🤖 AI Summary
This study addresses the challenge of achieving high-precision, long-horizon ship trajectory prediction in real-world marine environments, where prolonged temporal dependencies and dynamic factors—such as ocean currents, wind, and waves—significantly complicate forecasting. To tackle this, the authors propose a hierarchical two-stage prediction framework: a long-term branch encodes navigational intent, while a short-term branch models local dynamics using a spatiotemporal graph Transformer. These branches are adaptively fused through an environment-aware cross-modal attention mechanism that incorporates oceanographic parameters.

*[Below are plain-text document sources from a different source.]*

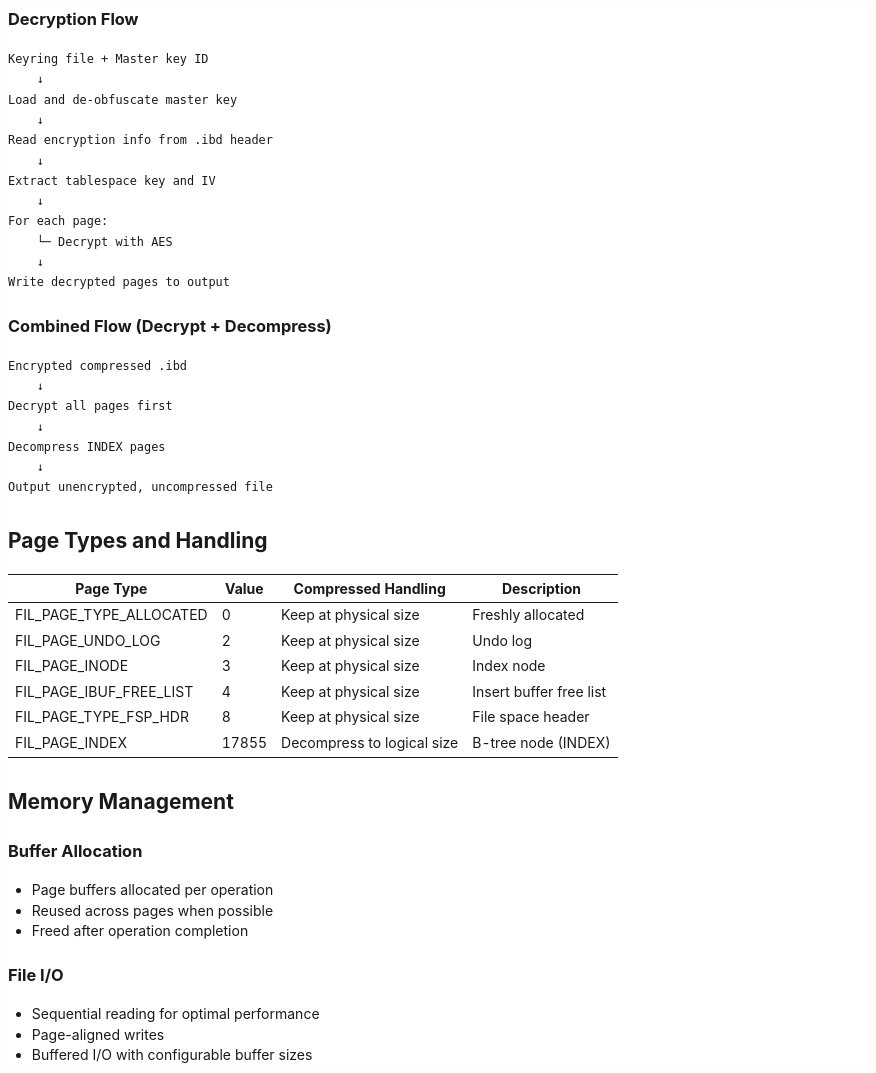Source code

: ### Decryption Flow
```
Keyring file + Master key ID
    ↓
Load and de-obfuscate master key
    ↓
Read encryption info from .ibd header
    ↓
Extract tablespace key and IV
    ↓
For each page:
    └─ Decrypt with AES
    ↓
Write decrypted pages to output
```

### Combined Flow (Decrypt + Decompress)
```
Encrypted compressed .ibd
    ↓
Decrypt all pages first
    ↓
Decompress INDEX pages
    ↓
Output unencrypted, uncompressed file
```

## Page Types and Handling

| Page Type | Value | Compressed Handling | Description |
|-----------|-------|-------------------|-------------|
| FIL_PAGE_TYPE_ALLOCATED | 0 | Keep at physical size | Freshly allocated |
| FIL_PAGE_UNDO_LOG | 2 | Keep at physical size | Undo log |
| FIL_PAGE_INODE | 3 | Keep at physical size | Index node |
| FIL_PAGE_IBUF_FREE_LIST | 4 | Keep at physical size | Insert buffer free list |
| FIL_PAGE_TYPE_FSP_HDR | 8 | Keep at physical size | File space header |
| FIL_PAGE_INDEX | 17855 | Decompress to logical size | B-tree node (INDEX) |

## Memory Management

### Buffer Allocation
- Page buffers allocated per operation
- Reused across pages when possible
- Freed after operation completion

### File I/O
- Sequential reading for optimal performance
- Page-aligned writes
- Buffered I/O with configurable buffer sizes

The approach further introduces a feature-level modulation strategy and a learnable Savitzky–Golay smoothing layer to enhance temporal consistency and prediction accuracy. Evaluated on the Australian CTS dataset with 3-hour inputs and 10-hour forecasts, the method reduces average displacement error (ADE) and final displacement error (FDE) by 25% and 17%, respectively, outperforming current state-of-the-art approaches.
📝 Abstract
Long-horizon vessel trajectory forecasting under real ocean conditions is critical for collision avoidance, traffic management, and route planning. However, achieving accurate predictions is challenging due to long-range temporal dependencies and dynamic environmental factors such as currents, wind, and waves. To address these issues, we propose a hierarchical two-stage framework that combines a coarse long-term predictor with a grid-aware short-term predictor through a hierarchical fusion mechanism. The short-term branch leverages a Spatio-Temporal Graph Transformer on discretized maritime cells to capture localized dynamics, while the long-term branch encodes overarching navigational intent. An integrated environmental module incorporates oceanographic parameters, including surface currents, wind vectors, and significant wave height, using cross-modal attention and feature-wise modulation for adaptive response to varying sea conditions. Additionally, a learnable Savitzky-Golay smoothing layer enhances temporal coherence in fused trajectories. We evaluate our approach on Australian Craft Tracking System (CTS) data from the North West region, aligned with Copernicus Marine Service products, using a 3-hour input and a 10-hour prediction horizon. Experimental results show that our framework outperforms the state-of-the-art by 25% in Average Displacement Error (ADE) and 17% in Final Displacement Error (FDE). Ablation studies further validate the contribution of each component.